Paralyzed Man Can Feel Sense Of Touch Through Mind-Controlled Robotic Arm

Uncle Sam’s skunkworks is well on its way to creating a prosthetic hand like the one Luke Skywalker received in “The Empire Strikes Back.” The prosthetic allows the person equipped with it not only to move the robotic hand but to feel sensations on the individual fingers.

After researchers at the Applied Physics Laboratory at Johns Hopkins University implanted electrodes in the brain of a 28-year old volunteer paralyzed by a spinal cord injury, he was able to control the motion of the arm and could sense when people in the lab touched different fingers on the prosthetic hand.

The Revolutionizing Prosthetics group and the test subject demonstrated the new technology on Sept. 11 during a conference hosted by the Defense Advanced Research Project Agency.

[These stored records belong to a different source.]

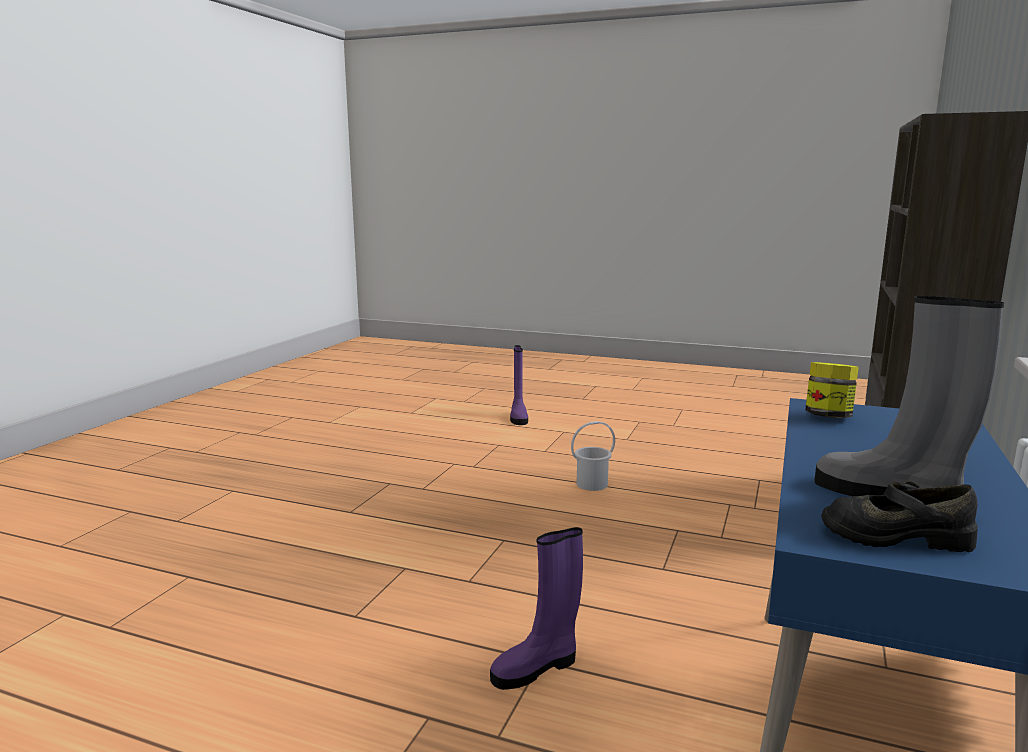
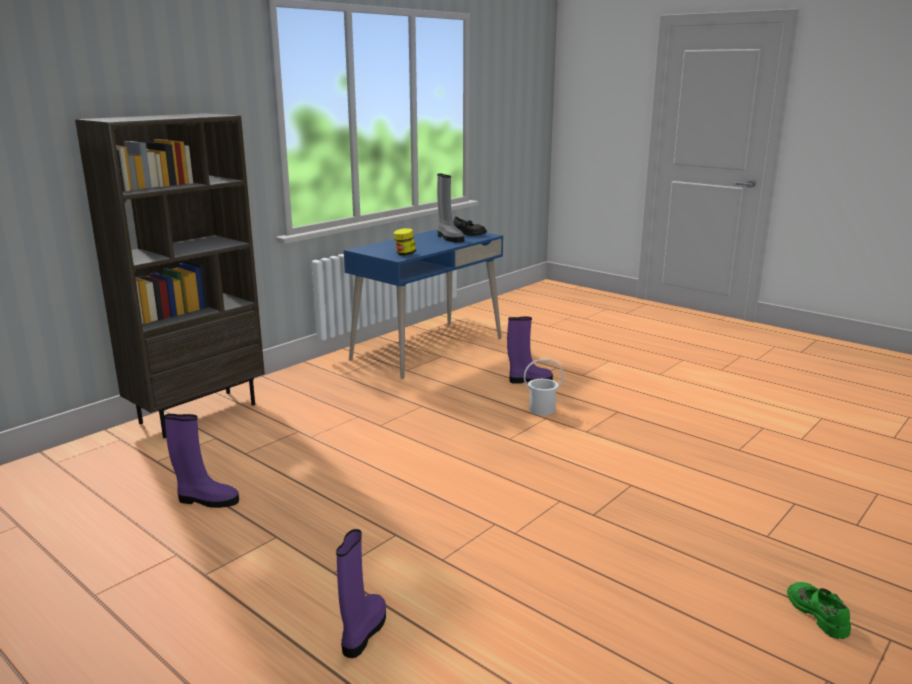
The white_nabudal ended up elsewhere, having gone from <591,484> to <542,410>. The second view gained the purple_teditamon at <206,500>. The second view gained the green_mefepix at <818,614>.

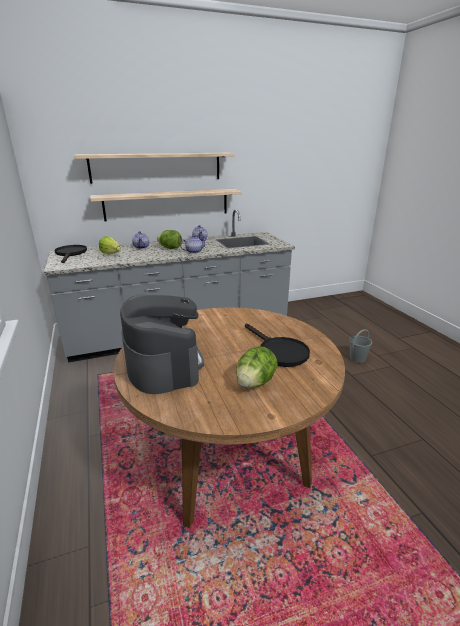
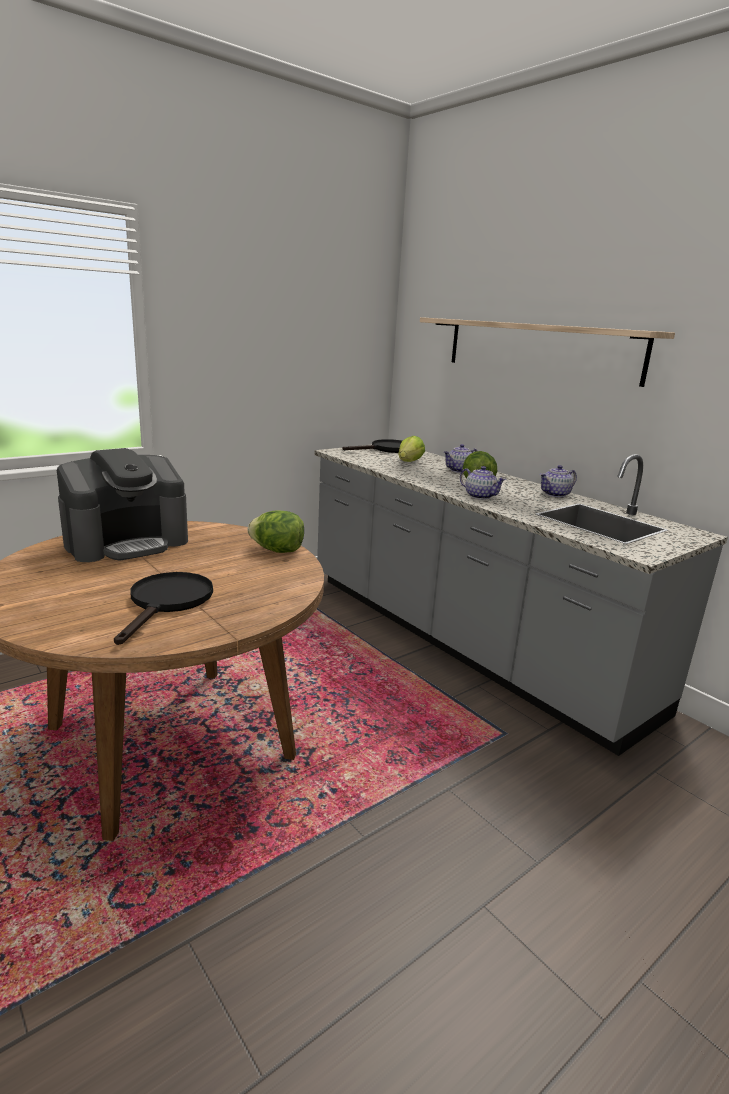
The second view lost the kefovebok at <167,204>. The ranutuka ended up elsewhere, having gone from <255,382> to <277,550>. The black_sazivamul at <278,351> ended up facing another way, 150 degrees clockwise from before. The second view lost the grey_nabudal at <357,358>.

“At one point, instead of pressing one finger, the team decided to press two without telling him,” DARPA program manager Justin Sanchez, who oversees the Revolutionizing Prosthetics program, said in a statement. “He responded in jest asking whether somebody was trying to play a trick on him. That is when we knew that the feelings he was perceiving through the robotic hand were near-natural.”

People watching the prosthetics space will naturally see this news as part of a longer continuum of progress. In 2012, “60 Minutes” reported on a DARPA breakthrough that (you guessed it) enabled people to move robotic limbs with their minds.

Earlier, DARPA’s Revolutionary Prosthetics program also funded the development of another prosthetic arm at DEKA Research. The latest version of the DEKA arm, pictured below, was created with the help of 35 volunteer amputees who participated in a Department of Veterans Affairs study.